On the Artwork
On the Artwork
The above images are composed of original manuscript art created from the pages on which these writings were first written. The two pieces form a Diptych entitled, “The Towers of Columbia”
Twin Towers Manuscript Art
I am telling a story with this art piece, made of the original manuscripts on which the collection, district.Columbia was written. First off, the emphasis of stream-of-consciousness, spontaneous improvisation in writing as my primary writing practice, is illustrated here with the use of blotter action paint. This style of action paint, where the brush never touches the paper is meaningful, because it further gives importance to the truth of the creator, who is the perceiver and conceiver at once, in relation to the subject.
The destruction of the Twin Towers, was a defining moment in my life as an American youth, however, I only perceived it indirectly, outside of any direct mode of physical inception. The media, through which I experienced the raging disaster, is here given precedence over the content of the subject matter, hence the liberal use of spontaneous action blotter paint using ink. The use of ink is especially significant in that it gives form, in this action painting, to the blood and tears of the victims who were affected by the destruction of the Twin Towers. This includes especially the peoples of the Middle East, and particularly Iraq, whose society was devastated by a flood of violence and misinformation. The blurred writing overlain with blotter ink enunciates the misdirection of media and information with regard to the victims of the aftermath of this tragic debacle in world history. The deep blue sky above is an unnatural blue for the sky, representing an artificial environment with a full solar eclipse, further symbolizing the concealment of knowledge. The dark red underneath the towers stands for the blood of victims seeping underground, out of sight, where the true colors of their suffering continue to pour. The center space is left empty to signify the great abyss or gap which continues at the center of our existence in the West, and indeed all the world, as a result of the catastrophe which ensued in the wake of this infamous event.
Freedom Tower Manuscript Art
In the second manuscript art piece, the ink, once representing the fresh sweat and blood, splattered onto the finely penciled writing, has seeped through the paper. This signifies the fact that even if there is a new tower in the place of the old, the events which have come to pass in the wake of the Twin Towers devastation will appear in the construction of the new tower. Above, the great mystery, a UFO, blinks in a polluted sky, foretelling the haze of conspiracy which will perpetuate misinformation and a misdirection of military technology into the easily distracted, dramatic mind of the American public.
The unpainted manuscript pages beside the tower represent the clarity of judgment foretold and seen by the construction of the tower; that it is supported, in many ways, by the blood of those who have passed while the Death of American Freedom has unfolded after a decade of war, lies, and invasions both personal and public at home and abroad.
Preamble to district.Columbia
Preamble to district.Columbia
Inspired by the pre-colonial and pre-revolutionist metaphor for America, “Columbia,” a Goddess of Freedom, is an archetypal myth, once proudly personifying poetic optimism through feminine form. Through these writings, I personify the process of mythmaking as a dedication to compassionate awe and voiced protest in the historic confrontation with self and nation.
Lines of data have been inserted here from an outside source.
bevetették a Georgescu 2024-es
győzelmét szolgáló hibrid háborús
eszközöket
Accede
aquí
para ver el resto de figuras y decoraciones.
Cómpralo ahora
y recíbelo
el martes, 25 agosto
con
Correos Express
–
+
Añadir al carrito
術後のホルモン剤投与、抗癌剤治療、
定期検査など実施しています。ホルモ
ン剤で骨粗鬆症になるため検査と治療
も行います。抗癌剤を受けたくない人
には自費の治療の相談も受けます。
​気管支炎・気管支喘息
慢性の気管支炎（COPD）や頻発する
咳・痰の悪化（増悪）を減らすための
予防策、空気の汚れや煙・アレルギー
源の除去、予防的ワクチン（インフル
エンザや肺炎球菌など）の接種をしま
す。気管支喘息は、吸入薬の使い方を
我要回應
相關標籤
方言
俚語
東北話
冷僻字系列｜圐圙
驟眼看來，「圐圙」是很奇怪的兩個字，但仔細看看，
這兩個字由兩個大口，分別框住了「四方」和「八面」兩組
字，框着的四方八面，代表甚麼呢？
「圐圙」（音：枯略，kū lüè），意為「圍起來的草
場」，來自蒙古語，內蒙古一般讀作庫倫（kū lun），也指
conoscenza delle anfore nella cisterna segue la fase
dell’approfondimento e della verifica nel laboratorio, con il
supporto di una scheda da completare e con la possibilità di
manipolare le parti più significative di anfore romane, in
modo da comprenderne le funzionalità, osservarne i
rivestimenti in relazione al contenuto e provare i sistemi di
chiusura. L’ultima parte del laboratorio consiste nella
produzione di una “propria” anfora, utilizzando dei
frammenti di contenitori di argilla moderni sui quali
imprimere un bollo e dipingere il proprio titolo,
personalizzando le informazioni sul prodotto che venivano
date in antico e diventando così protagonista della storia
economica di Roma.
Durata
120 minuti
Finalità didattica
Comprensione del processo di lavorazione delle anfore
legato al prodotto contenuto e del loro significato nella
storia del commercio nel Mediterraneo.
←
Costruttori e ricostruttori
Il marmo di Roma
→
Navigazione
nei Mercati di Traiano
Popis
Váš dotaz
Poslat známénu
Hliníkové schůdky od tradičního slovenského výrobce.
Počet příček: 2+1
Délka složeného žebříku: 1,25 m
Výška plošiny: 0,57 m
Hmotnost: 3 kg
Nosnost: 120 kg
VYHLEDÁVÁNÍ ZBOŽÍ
The name Columbia was immortalized immediately before the Revolutionary War in 1775 by Phillis Wheatley, the first African American woman to publish her writing, in her poem, “His Excellency, General Washington.”
Written primarily based on a visit to Washington D.C., this collection is a vocal reclamation. These chronicles present a visitor returning to his home country, where visitation is defined by traversing an international land border. I represent my struggle to reclaim and recognize my unique voice. In these pages, I confront the realization that I am, in certain respects, an inheritor of the American way of life. Regardless, the inheritance is fraught with the psychological complexities of exile.
In this reclamation, I throw off vestigial principles of experience. I attempt to revision a new way of being through the living temperance of the written word, and specifically, my own practice of stream-of-consciousness writing. Such revision includes confronting a natural process of self-awareness, whereby self-expression revolutionizes into an identity with nature as a self-perpetuating source of renewal and life.
Spontaneous word creation, or improvisational writing, is a natural activity of the human mind. There is a power within that endless fount, that when regularly tapped as a spiritual practice, unleashes one’s surroundings with an ever-renewing energy. Such a practice motivates one personally, to interact with one’s immediate environment in dynamic ways. The reason for this effect is because in this practice, which actualizes into a way of being, the present moment becomes central. When the present is cherished with just significance, the mundane begins to breathe with new life.
The practice of improvised writing, in this sense, outlines a processional transformation in throwing off sterile notions of self and environment. district.Columbia begins by defining autonomous interactions between self and environment (as to parallel notions of the “New World” for pre-colonial Europeans and pre-revolutionist Americans) and ends with a declarative pronouncement; to create an openness to uninhibited spontaneity in personal creativity and a diverse awareness in social activity in our public spaces (as to parallel the current fomentation of creative social activity blurring the lines of public and personal art).